Musgrave Park is a remnant of the former Kurilpa (South Brisbane) Aboriginal camping ground that stretched from "Highgate Hill and on (to) the slanting slopes of Cumboomeya (Somerville House)" and additionally "sometimes they made a camp in the little scrub then situated on the river bank near the recent entrance to the Dry Dock". From here and Woolloongabba, Aborigines in the 1840s and 1850s would go into South Brisbane to work chopping wood, carrying water, and selling fish.
The South Brisbane Recreation Reserve (as it was originally known) was created in 1856.
In 1867, it was proposed to build a public grammar school (Brisbane State High School) adjacent to the reserve.
In 1884 it was renamed Musgrave Park after the then Governor of Queensland, Sir Anthony Musgrave.
In 1998, the Brisbane City Council allocated part of the park for the establishment of an indigenous cultural centre. The council has described the park as a place for holding feasts, ceremonies and dispute resolution.
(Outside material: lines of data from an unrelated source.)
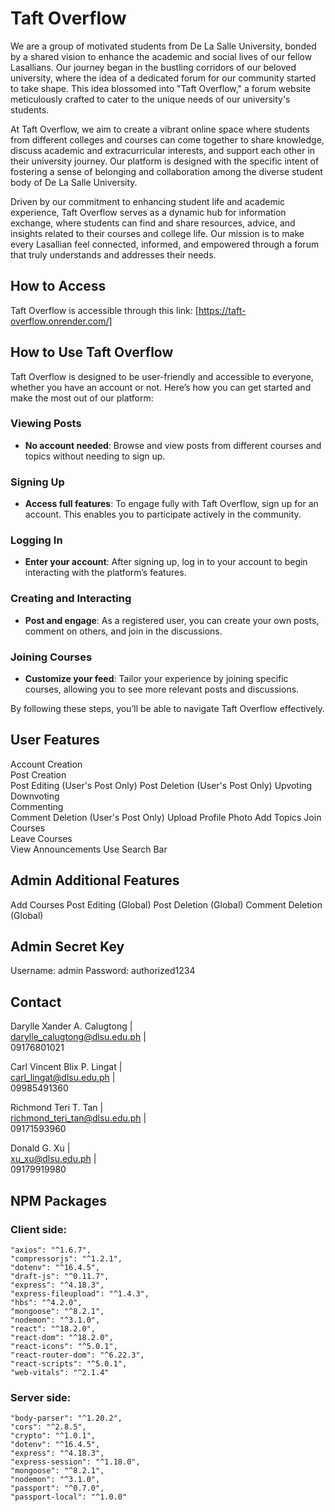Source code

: # Taft Overflow

We are a group of motivated students from De La Salle University, bonded by a shared vision to enhance the academic and social lives of our fellow Lasallians. Our journey began in the bustling corridors of our beloved university, where the idea of a dedicated forum for our community started to take shape. This idea blossomed into "Taft Overflow," a forum website meticulously crafted to cater to the unique needs of our university's students.

At Taft Overflow, we aim to create a vibrant online space where students from different colleges and courses can come together to share knowledge, discuss academic and extracurricular interests, and support each other in their university journey. Our platform is designed with the specific intent of fostering a sense of belonging and collaboration among the diverse student body of De La Salle University.

Driven by our commitment to enhancing student life and academic experience, Taft Overflow serves as a dynamic hub for information exchange, where students can find and share resources, advice, and insights related to their courses and college life. Our mission is to make every Lasallian feel connected, informed, and empowered through a forum that truly understands and addresses their needs.

## How to Access
Taft Overflow is accessible through this link: [https://taft-overflow.onrender.com/]

## How to Use Taft Overflow

Taft Overflow is designed to be user-friendly and accessible to everyone, whether you have an account or not. Here’s how you can get started and make the most out of our platform:

### Viewing Posts
- **No account needed**: Browse and view posts from different courses and topics without needing to sign up.

### Signing Up
- **Access full features**: To engage fully with Taft Overflow, sign up for an account. This enables you to participate actively in the community.

### Logging In
- **Enter your account**: After signing up, log in to your account to begin interacting with the platform’s features.

### Creating and Interacting
- **Post and engage**: As a registered user, you can create your own posts, comment on others, and join in the discussions.

### Joining Courses
- **Customize your feed**: Tailor your experience by joining specific courses, allowing you to see more relevant posts and discussions.

By following these steps, you’ll be able to navigate Taft Overflow effectively.

## User Features
Account Creation  
Post Creation  
Post Editing (User's Post Only) 
Post Deletion (User's Post Only) 
Upvoting  
Downvoting  
Commenting  
Comment Deletion (User's Post Only) 
Upload Profile Photo
Add Topics
Join Courses  
Leave Courses  
View Announcements
Use Search Bar

## Admin Additional Features
Add Courses
Post Editing (Global)
Post Deletion (Global)
Comment Deletion (Global)

## Admin Secret Key
Username: admin
Password: authorized1234


## Contact
Darylle Xander A. Calugtong |  
darylle_calugtong@dlsu.edu.ph |  
09176801021  

Carl Vincent Blix P. Lingat |  
carl_lingat@dlsu.edu.ph |  
09985491360  

Richmond Teri T. Tan |  
richmond_teri_tan@dlsu.edu.ph |  
09171593960  

Donald G. Xu |  
xu_xu@dlsu.edu.ph |  
09179919980  

## NPM Packages  
### Client side:  
    "axios": "^1.6.7",
    "compressorjs": "^1.2.1",
    "dotenv": "^16.4.5",
    "draft-js": "^0.11.7",
    "express": "^4.18.3",
    "express-fileupload": "^1.4.3",
    "hbs": "^4.2.0",
    "mongoose": "^8.2.1",
    "nodemon": "^3.1.0",
    "react": "^18.2.0",
    "react-dom": "^18.2.0",
    "react-icons": "^5.0.1",
    "react-router-dom": "^6.22.3",
    "react-scripts": "^5.0.1",
    "web-vitals": "^2.1.4"
### Server side:  
    "body-parser": "^1.20.2",
    "cors": "^2.8.5",
    "crypto": "^1.0.1",
    "dotenv": "^16.4.5",
    "express": "^4.18.3",
    "express-session": "^1.18.0",
    "mongoose": "^8.2.1",
    "nodemon": "^3.1.0",
    "passport": "^0.7.0",
    "passport-local": "^1.0.0"

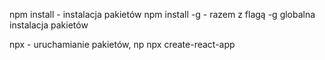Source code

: npm install - instalacja pakietów
npm install -g - razem z flagą -g globalna instalacja pakietów

npx - uruchamianie pakietów, np npx create-react-app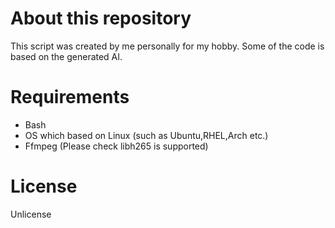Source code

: # About this repository
This script was created by me personally for my hobby.
Some of the code is based on the generated AI.

# Requirements
- Bash
- OS which based on Linux (such as Ubuntu,RHEL,Arch etc.)
- Ffmpeg (Please check libh265 is supported)

# License
Unlicense
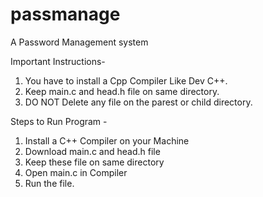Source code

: # passmanage
A Password Management system

Important Instructions-
1. You have to install a Cpp Compiler Like Dev C++.
2. Keep main.c and head.h file on same directory.
3. DO NOT Delete any file on the parest or child directory.

Steps to Run Program -
1. Install a C++ Compiler on your Machine
2. Download main.c and head.h file
3. Keep these file on same directory
4. Open main.c in Compiler
5. Run the file.
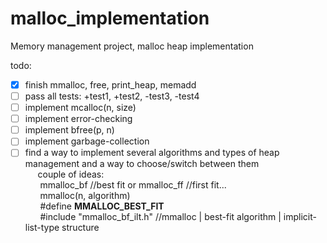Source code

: # malloc_implementation
Memory management project, malloc heap implementation

todo:<br>
- [x] finish mmalloc, free, print_heap, memadd<br>
- [ ] pass all tests: +test1, +test2, -test3, -test4
- [ ] implement mcalloc(n, size)<br>
- [ ] implement error-checking<br>
- [ ] implement bfree(p, n)<br>
- [ ] implement garbage-collection<br>
- [ ] find a way to implement several algorithms and types of heap management and a way to choose/switch between them<br>
&nbsp;&nbsp;&nbsp;&nbsp;&nbsp;couple of ideas: <br>
            &nbsp;&nbsp;&nbsp;&nbsp;&nbsp;&nbsp;mmalloc_bf //best fit or mmalloc_ff //first fit...<br>
            &nbsp;&nbsp;&nbsp;&nbsp;&nbsp;&nbsp;mmalloc(n, algorithm)<br>
            &nbsp;&nbsp;&nbsp;&nbsp;&nbsp;&nbsp;#define __MMALLOC_BEST_FIT__<br>
            &nbsp;&nbsp;&nbsp;&nbsp;&nbsp;&nbsp;#include "mmalloc_bf_ilt.h"  //mmalloc | best-fit algorithm | implicit-list-type structure<br>
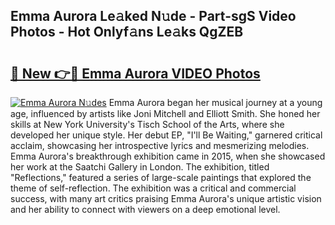 ## Emma Aurora Le𝚊ked N𝚞de - Part-sgS Video Photos - Hot Onlyf𝚊ns Le𝚊ks QgZEB

# <h2><a href="http://ab85670.deff.icu/?id=Emma+Aurora">🔗 New 👉🔴 Emma Aurora VIDEO Photos</a></h2>

[![Emma Aurora N𝚞des](https://i.imgur.com/rIISA9y.gif)](http://ab85670.deff.icu/?id=Emma+Aurora)
Emma Aurora began her musical journey at a young age, influenced by artists like Joni Mitchell and Elliott Smith. She honed her skills at New York University's Tisch School of the Arts, where she developed her unique style. Her debut EP, "I'll Be Waiting," garnered critical acclaim, showcasing her introspective lyrics and mesmerizing melodies. Emma Aurora's breakthrough exhibition came in 2015, when she showcased her work at the Saatchi Gallery in London. The exhibition, titled "Reflections," featured a series of large-scale paintings that explored the theme of self-reflection. The exhibition was a critical and commercial success, with many art critics praising Emma Aurora's unique artistic vision and her ability to connect with viewers on a deep emotional level.
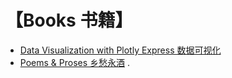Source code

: # 【Books 书籍】

- [Data Visualization with Plotly Express 数据可视化](https://www.plotlybook.xyz)
- [Poems & Proses 乡愁永酒](https://www.wcj365.xyz) .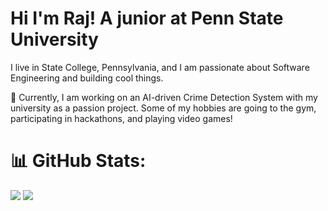 <h1>Hi I'm Raj! A junior at Penn State University</h1>

I live in State College, Pennsylvania, and I am passionate about Software Engineering and building cool things.

🔭 Currently, I am working on an AI-driven Crime Detection System with my university as a passion project.
Some of my hobbies are going to the gym, participating in hackathons, and playing video games!

# 📊 GitHub Stats:
![](https://github-readme-streak-stats.herokuapp.com/?user=rkalaa&theme=dark&hide_border=false)
![](https://github-readme-stats.vercel.app/api/top-langs/?username=rkalaa&theme=dark&hide_border=false&include_all_commits=true&count_private=true&layout=compact)

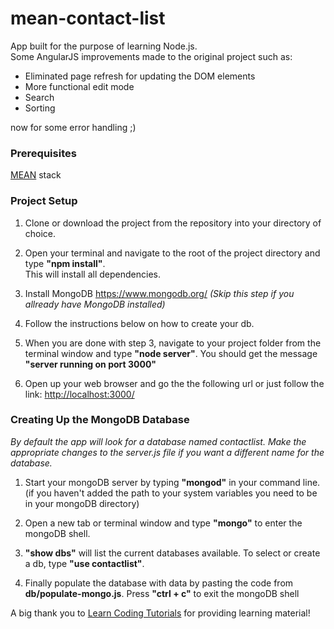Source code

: # mean-contact-list
App built for the purpose of learning Node.js.  
Some AngularJS improvements made to the original project such as:  
- Eliminated page refresh for updating the DOM elements
- More functional edit mode
- Search
- Sorting

now for some error handling ;)

### Prerequisites
[MEAN][mean] stack

### Project Setup
1. Clone or download the project from the repository into your directory of choice.

2. Open your terminal and navigate to the root of the project directory and type **"npm install"**.  
This will install all dependencies.

3. Install MongoDB https://www.mongodb.org/ _(Skip this step if you allready have MongoDB installed)_

4. Follow the instructions below on how to create your db.

5. When you are done with step 3, navigate to your project folder from the terminal window and type **"node server"**. You should get the message **"server running on port 3000"**

6. Open up your web browser and go the the following url or just follow the link: [http://localhost:3000/][localhost]

### Creating Up the MongoDB Database
_By default the app will look for a database named contactlist. Make the appropriate changes to the server.js file if you want a different name for the database._

1. Start your mongoDB server by typing **"mongod"** in your command line.   
(if you haven't added the path to your system variables you need to be in your mongoDB directory)

2. Open a new tab or terminal window and type **"mongo"** to enter the mongoDB shell.

3. **"show dbs"** will list the current databases available. To select or create a db, type **"use contactlist"**.

4. Finally populate the database with data by pasting the code from **db/populate-mongo.js**. Press **"ctrl + c"** to exit the mongoDB shell
 
A big thank you to [Learn Coding Tutorials][tutorial] for providing learning material!

[mean]: http://mean.io/#!/
[localhost]: http://localhost:3000/
[tutorial]: https://www.youtube.com/channel/UC8Szh5ZJeGFBWyqKyTCVPpA
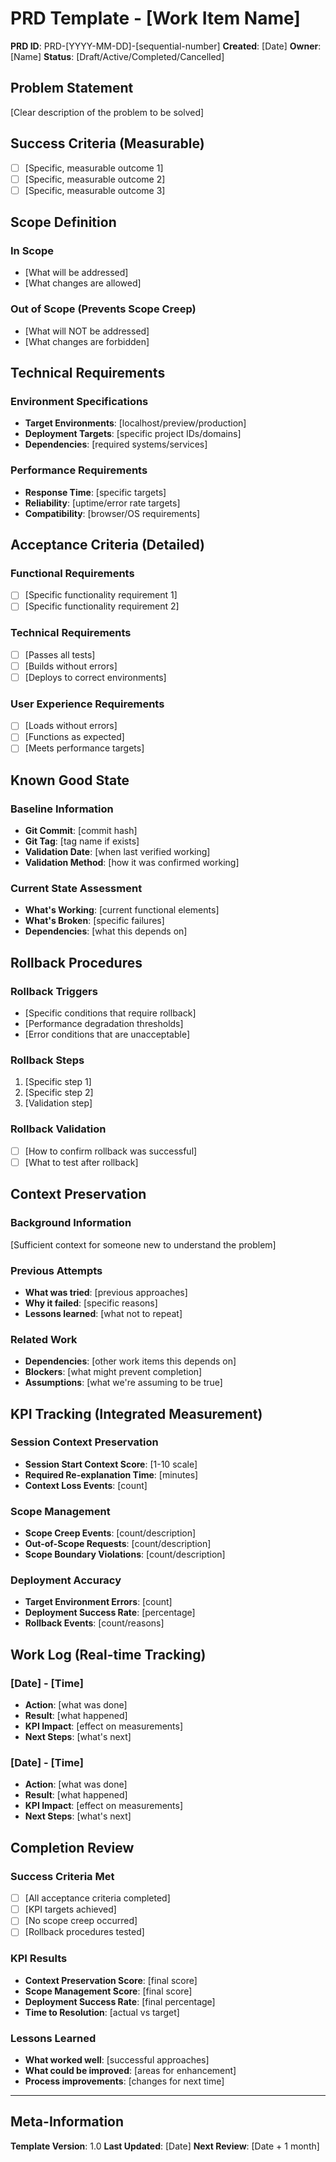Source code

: # PRD Template - [Work Item Name]

**PRD ID**: PRD-[YYYY-MM-DD]-[sequential-number]
**Created**: [Date]
**Owner**: [Name]
**Status**: [Draft/Active/Completed/Cancelled]

## **Problem Statement**
[Clear description of the problem to be solved]

## **Success Criteria** (Measurable)
- [ ] [Specific, measurable outcome 1]
- [ ] [Specific, measurable outcome 2]
- [ ] [Specific, measurable outcome 3]

## **Scope Definition**
### **In Scope**
- [What will be addressed]
- [What changes are allowed]

### **Out of Scope** (Prevents Scope Creep)
- [What will NOT be addressed]
- [What changes are forbidden]

## **Technical Requirements**
### **Environment Specifications**
- **Target Environments**: [localhost/preview/production]
- **Deployment Targets**: [specific project IDs/domains]
- **Dependencies**: [required systems/services]

### **Performance Requirements**
- **Response Time**: [specific targets]
- **Reliability**: [uptime/error rate targets]
- **Compatibility**: [browser/OS requirements]

## **Acceptance Criteria** (Detailed)
### **Functional Requirements**
- [ ] [Specific functionality requirement 1]
- [ ] [Specific functionality requirement 2]

### **Technical Requirements**
- [ ] [Passes all tests]
- [ ] [Builds without errors]
- [ ] [Deploys to correct environments]

### **User Experience Requirements**
- [ ] [Loads without errors]
- [ ] [Functions as expected]
- [ ] [Meets performance targets]

## **Known Good State**
### **Baseline Information**
- **Git Commit**: [commit hash]
- **Git Tag**: [tag name if exists]
- **Validation Date**: [when last verified working]
- **Validation Method**: [how it was confirmed working]

### **Current State Assessment**
- **What's Working**: [current functional elements]
- **What's Broken**: [specific failures]
- **Dependencies**: [what this depends on]

## **Rollback Procedures**
### **Rollback Triggers**
- [Specific conditions that require rollback]
- [Performance degradation thresholds]
- [Error conditions that are unacceptable]

### **Rollback Steps**
1. [Specific step 1]
2. [Specific step 2]
3. [Validation step]

### **Rollback Validation**
- [ ] [How to confirm rollback was successful]
- [ ] [What to test after rollback]

## **Context Preservation**
### **Background Information**
[Sufficient context for someone new to understand the problem]

### **Previous Attempts**
- **What was tried**: [previous approaches]
- **Why it failed**: [specific reasons]
- **Lessons learned**: [what not to repeat]

### **Related Work**
- **Dependencies**: [other work items this depends on]
- **Blockers**: [what might prevent completion]
- **Assumptions**: [what we're assuming to be true]

## **KPI Tracking** (Integrated Measurement)
### **Session Context Preservation**
- **Session Start Context Score**: [1-10 scale]
- **Required Re-explanation Time**: [minutes]
- **Context Loss Events**: [count]

### **Scope Management**
- **Scope Creep Events**: [count/description]
- **Out-of-Scope Requests**: [count/description]
- **Scope Boundary Violations**: [count/description]

### **Deployment Accuracy**
- **Target Environment Errors**: [count]
- **Deployment Success Rate**: [percentage]
- **Rollback Events**: [count/reasons]

## **Work Log** (Real-time Tracking)
### **[Date] - [Time]**
- **Action**: [what was done]
- **Result**: [what happened]
- **KPI Impact**: [effect on measurements]
- **Next Steps**: [what's next]

### **[Date] - [Time]**
- **Action**: [what was done]
- **Result**: [what happened]
- **KPI Impact**: [effect on measurements]
- **Next Steps**: [what's next]

## **Completion Review**
### **Success Criteria Met**
- [ ] [All acceptance criteria completed]
- [ ] [KPI targets achieved]
- [ ] [No scope creep occurred]
- [ ] [Rollback procedures tested]

### **KPI Results**
- **Context Preservation Score**: [final score]
- **Scope Management Score**: [final score]
- **Deployment Success Rate**: [final percentage]
- **Time to Resolution**: [actual vs target]

### **Lessons Learned**
- **What worked well**: [successful approaches]
- **What could be improved**: [areas for enhancement]
- **Process improvements**: [changes for next time]

---

## **Meta-Information**
**Template Version**: 1.0
**Last Updated**: [Date]
**Next Review**: [Date + 1 month]
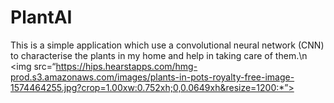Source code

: # PlantAI
This is a simple application which use a convolutional neural network (CNN) to characterise the plants in my home and help in taking care of them.\n
<img src=“https://hips.hearstapps.com/hmg-prod.s3.amazonaws.com/images/plants-in-pots-royalty-free-image-1574464255.jpg?crop=1.00xw:0.752xh;0,0.0649xh&resize=1200:*”>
Musgrave Park is home to the Jagera Arts Centre and is one of the few remaining green spaces left in Brisbane's inner city. On 24 August 1998, after twenty years of legal struggles with the Queensland state government, the Musgrave Park Aboriginal Corporation (MPAC) secured a lease to build a cultural centre on portions of the park. The park holds special significance to the local indigenous population due to a past restriction barring Aborigines from crossing the park and entering the city of Brisbane. Notably, being the site of a buried bora ring, it has historically been a sacred site to the native Murri people.